George Miller

George A. Miller (1920-2012) was an American psychologist who became one of the central figures in the birth of cognitive science. Working at a time when behaviorism dominated psychology and treated the mind as a black box, Miller argued that human beings could be studied as information-processing systems with measurable limits on how much they can take in and remember at once. His best-known work, the 1956 paper “The Magical Number Seven, Plus or Minus Two,” is archived in full at the Classics in the History of Psychology collection hosted by York University.

The paper, published in Psychological Review (volume 63, pages 81 to 97), drew together experiments on how many distinct categories people can reliably judge along a single dimension - pitch, loudness, brightness - and found the limit clustered around seven. He separately observed that the span of immediate memory is also about seven items, though he was careful to note these are different mechanisms that happen to land on similar numbers. The deeper move was conceptual: Miller measured human capacity in bits, the unit Claude Shannon had introduced for information, and showed that the mind behaves like a limited-capacity channel.

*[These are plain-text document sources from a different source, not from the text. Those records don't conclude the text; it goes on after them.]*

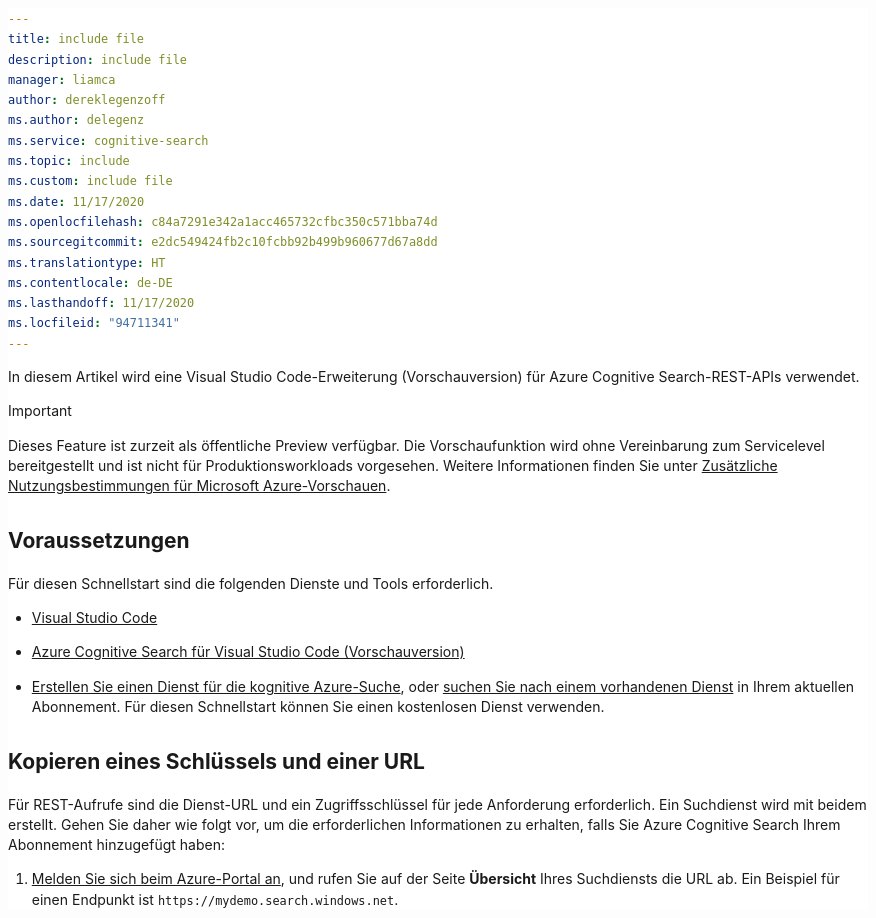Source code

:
 ```yaml
---
title: include file
description: include file
manager: liamca
author: dereklegenzoff
ms.author: delegenz
ms.service: cognitive-search
ms.topic: include
ms.custom: include file
ms.date: 11/17/2020
ms.openlocfilehash: c84a7291e342a1acc465732cfbc350c571bba74d
ms.sourcegitcommit: e2dc549424fb2c10fcbb92b499b960677d67a8dd
ms.translationtype: HT
ms.contentlocale: de-DE
ms.lasthandoff: 11/17/2020
ms.locfileid: "94711341"
---
```

In diesem Artikel wird eine Visual Studio Code-Erweiterung (Vorschauversion) für Azure Cognitive Search-REST-APIs verwendet.

> [!IMPORTANT] 
> Dieses Feature ist zurzeit als öffentliche Preview verfügbar. Die Vorschaufunktion wird ohne Vereinbarung zum Servicelevel bereitgestellt und ist nicht für Produktionsworkloads vorgesehen. Weitere Informationen finden Sie unter [Zusätzliche Nutzungsbestimmungen für Microsoft Azure-Vorschauen](https://azure.microsoft.com/support/legal/preview-supplemental-terms/). 

## <a name="prerequisites"></a>Voraussetzungen

Für diesen Schnellstart sind die folgenden Dienste und Tools erforderlich. 

+ [Visual Studio Code](https://code.visualstudio.com/download)

+ [Azure Cognitive Search für Visual Studio Code (Vorschauversion)](https://marketplace.visualstudio.com/items?itemName=ms-azuretools.vscode-azurecognitivesearch)

+ [Erstellen Sie einen Dienst für die kognitive Azure-Suche](../search-create-service-portal.md), oder [suchen Sie nach einem vorhandenen Dienst](https://ms.portal.azure.com/#blade/HubsExtension/BrowseResourceBlade/resourceType/Microsoft.Search%2FsearchServices) in Ihrem aktuellen Abonnement. Für diesen Schnellstart können Sie einen kostenlosen Dienst verwenden. 

## <a name="copy-a-key-and-url"></a>Kopieren eines Schlüssels und einer URL

Für REST-Aufrufe sind die Dienst-URL und ein Zugriffsschlüssel für jede Anforderung erforderlich. Ein Suchdienst wird mit beidem erstellt. Gehen Sie daher wie folgt vor, um die erforderlichen Informationen zu erhalten, falls Sie Azure Cognitive Search Ihrem Abonnement hinzugefügt haben:

1. [Melden Sie sich beim Azure-Portal an](https://portal.azure.com/), und rufen Sie auf der Seite **Übersicht** Ihres Suchdiensts die URL ab. Ein Beispiel für einen Endpunkt ist `https://mydemo.search.windows.net`.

In a 2003 retrospective in Trends in Cognitive Sciences, archived at Princeton, Miller dated the birth of cognitive science to a symposium at MIT in September 1956 where he, Noam Chomsky, and Allen Newell and Herbert Simon all presented within a day of each other. He left that meeting, he wrote, convinced that psychology, linguistics, and computer science were all asking the same questions about how minds work.

For business readers, Miller is a reminder that the modern idea of “information processing” - now so familiar it is invisible - was a hard-won reframing, and that the limits he measured still shape how people use the interfaces and tools that AI now powers.